New York City built its reputation on being “the city that never sleeps.” For decades (and perhaps longer), New York has been the place to be for anything, and, well ... everything. Whether it was nightlife, food, culture, or something less glamorous (like telecommunications), the Big Apple tempted individuals and businesses alike to take a bite.

After finding a few worms in the apple, though, many enterprises started looking across the river. In the 1990s, New Jersey saw an influx of financial services that moved their data operations to the Garden State, a trend which continued to grow in the wake of 9/11 and Hurricane Sandy.

With the gold rush to New Jersey long over, recent overtures were made by some in the industry hoping to see legislation pass that would return the state to its former position as a thriving hub of data center activity. But, change has come again, and the state is now looking to boost its coffers with a financial trade tax that might find New Jersey hoist with its own petard. The state recently announced its intent to levy taxes aimed squarely at New York-based stock exchanges whose financial services infrastructure resides within its borders.

This one-two punch, fomented by a global pandemic on the one hand and the threat of rising financial trade taxes on the other, is causing many enterprises to look further afield for their data center operations.

NASDAQ, for instance, moved its PSX exchange to Chicago during the week of Oct. 26, 2020, and it’s likely more companies surrounding trading platforms and financial services firms will follow suit, looking for space outside of the metro New York area.

While this move may seem sudden, in reality, it’s part of a broader trend toward building out secure IT infrastructure to back up or replace existing sites in markets, such as Chicago, Columbus, and Minneapolis. Boosting this move is the high cost of housing IT infrastructure in places like New York City, combined with the increased remote workforce of 2020. The latter fact, in particular, means that organizations — particularly financial services firms — are no longer tethered to keeping on-premises infrastructure and are free to seek out multitenant data centers around the country.

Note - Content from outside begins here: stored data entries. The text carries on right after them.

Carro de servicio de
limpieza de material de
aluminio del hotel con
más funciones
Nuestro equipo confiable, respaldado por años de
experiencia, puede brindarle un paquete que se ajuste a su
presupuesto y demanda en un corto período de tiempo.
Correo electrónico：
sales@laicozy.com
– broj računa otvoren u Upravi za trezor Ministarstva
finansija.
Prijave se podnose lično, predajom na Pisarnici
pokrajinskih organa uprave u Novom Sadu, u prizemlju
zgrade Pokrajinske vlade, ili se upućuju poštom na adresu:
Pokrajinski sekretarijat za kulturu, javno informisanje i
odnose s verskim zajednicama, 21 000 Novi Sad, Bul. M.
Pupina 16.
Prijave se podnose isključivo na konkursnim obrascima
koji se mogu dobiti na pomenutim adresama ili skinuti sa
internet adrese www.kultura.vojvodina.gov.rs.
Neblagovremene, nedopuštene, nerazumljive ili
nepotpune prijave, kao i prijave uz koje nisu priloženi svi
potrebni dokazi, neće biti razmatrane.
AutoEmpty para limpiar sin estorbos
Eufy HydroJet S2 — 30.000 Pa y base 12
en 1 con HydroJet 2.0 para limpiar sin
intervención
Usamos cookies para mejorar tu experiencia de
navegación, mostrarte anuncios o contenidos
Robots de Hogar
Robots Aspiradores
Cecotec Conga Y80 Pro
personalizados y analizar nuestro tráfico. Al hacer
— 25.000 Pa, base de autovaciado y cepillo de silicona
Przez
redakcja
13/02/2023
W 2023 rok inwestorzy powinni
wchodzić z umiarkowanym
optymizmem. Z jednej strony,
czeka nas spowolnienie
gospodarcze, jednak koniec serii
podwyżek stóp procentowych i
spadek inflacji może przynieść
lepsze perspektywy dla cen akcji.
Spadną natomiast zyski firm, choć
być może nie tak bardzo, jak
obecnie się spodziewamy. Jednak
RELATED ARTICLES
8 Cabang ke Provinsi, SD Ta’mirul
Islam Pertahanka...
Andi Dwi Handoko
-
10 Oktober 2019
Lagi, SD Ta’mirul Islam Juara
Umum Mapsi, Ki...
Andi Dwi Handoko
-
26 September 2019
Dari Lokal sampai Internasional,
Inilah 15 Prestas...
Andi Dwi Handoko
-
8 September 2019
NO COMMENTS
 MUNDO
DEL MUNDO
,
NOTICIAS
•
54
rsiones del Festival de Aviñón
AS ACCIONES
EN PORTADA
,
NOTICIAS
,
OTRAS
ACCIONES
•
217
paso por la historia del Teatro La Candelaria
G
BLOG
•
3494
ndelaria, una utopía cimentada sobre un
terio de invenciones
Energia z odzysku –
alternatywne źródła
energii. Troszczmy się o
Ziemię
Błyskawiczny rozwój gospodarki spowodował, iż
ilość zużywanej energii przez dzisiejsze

Illinois became an increasingly attractive market when it passed legislation last year as part of a larger $45 billion capital budget that gives a sales tax exemption to data centers that have invested, or plan to invest, at least $250 million in the state and create a minimum of 20 full-time jobs. The state sweetened the pot with a 20% income tax break, provided facilities are built in low-income areas. Further exemptions come if all contractors and subcontractors comply with the Illinois Procurement Code’s responsible bidder requirements.

Chicago, home to a number of Fortune 500 companies and large financial firms, including the Chicago Stock Exchange, is exceptionally attractive to data centers. Part of its lure comes thanks to a favorable climate (both business and otherwise). As a central hub for several industries, the city has attracted numerous colo providers, meaning businesses can pick and choose what best suits their needs. Moreover, the chilly winter temperatures mean data centers can pipe in outside air to cool IT equipment, thereby lowering utility expenses. Add to this a relatively low risk of natural disasters, such as hurricanes, wildfires, and earthquakes, and it’s easy to see why Chicago is moving up the ranks as a top city for data centers.

Regardless of where they are headed, enterprises seeking colos, generally speaking, want to ensure the facilities offer cloud connectivity options for distributed, hybrid IT; access to low-latency, public cloud on-ramps; carrier-neutral options; rapid provisioning; and secure, remote access. Its current data center footprint and continued investment in infrastructure ensure that Chicago won’t be the “Second City” for long.